[Bug 734954] (lt-Gst-1.0:19423): GLib-ERROR **: ../../glib/gmem.c:353: overflow allocating 1701079383*4 bytes

GStreamer (GNOME Bugzilla) bugzilla at gnome.org
Wed May 3 14:11:13 UTC 2017


https://bugzilla.gnome.org/show_bug.cgi?id=734954

--- Comment #23 from Aurelien Larcher <aurelien.larcher at gmail.com> ---
(In reply to Tim-Philipp Müller from comment #22)
> No, but you must pass --build=i686-pc-linux-gnu for autotools to use/detect
> the right HOST_CPU. If it is omitted, and just -m32 or such is passed, then
> what Aurelien describes may happen. The patch Aurelien references is not
> right and should not be required if cross-compile is done correctly.

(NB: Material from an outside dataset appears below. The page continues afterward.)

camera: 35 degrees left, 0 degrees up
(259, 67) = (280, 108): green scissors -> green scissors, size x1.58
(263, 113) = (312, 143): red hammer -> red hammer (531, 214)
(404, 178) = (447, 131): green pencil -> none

This is maybe true for Linux but Solaris/illumos has a different handling of
architectures (similar to IRIX) which actually predates Linux's 64-bit support.

On Solaris/illumos the host architecture may support different ISAs (i386 and
amd64) and each ISA can have extensions (remember also that on IRIX up to 3
ISAs would co-exist).
Tools default to the least-common denominator for each architecture: that's why
for instance gcc defaults to 32-bit on 64-bit capable x86.

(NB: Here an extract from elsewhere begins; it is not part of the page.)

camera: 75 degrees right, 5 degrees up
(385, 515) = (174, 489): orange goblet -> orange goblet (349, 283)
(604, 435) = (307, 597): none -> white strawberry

>From the beginning amd64 has been seen as an extension of i386 on 64-bit
capable machines, and not as a totally different architecture.
The reason is the care for backward-compatibility: providing 32- and 64-bit
libs and userland is a natural continuity if the 64-bit ISA is seen as an
extension, and not retrofitted with latter addition of "*-lib32" and
cross-compilation.

In this case, relying on HOST_CPU is incorrect because the host cpu being
assumed to be possibly both 32- and 64-bit capable, the switch happens with
compilation flags.

I guess it is a matter of definition.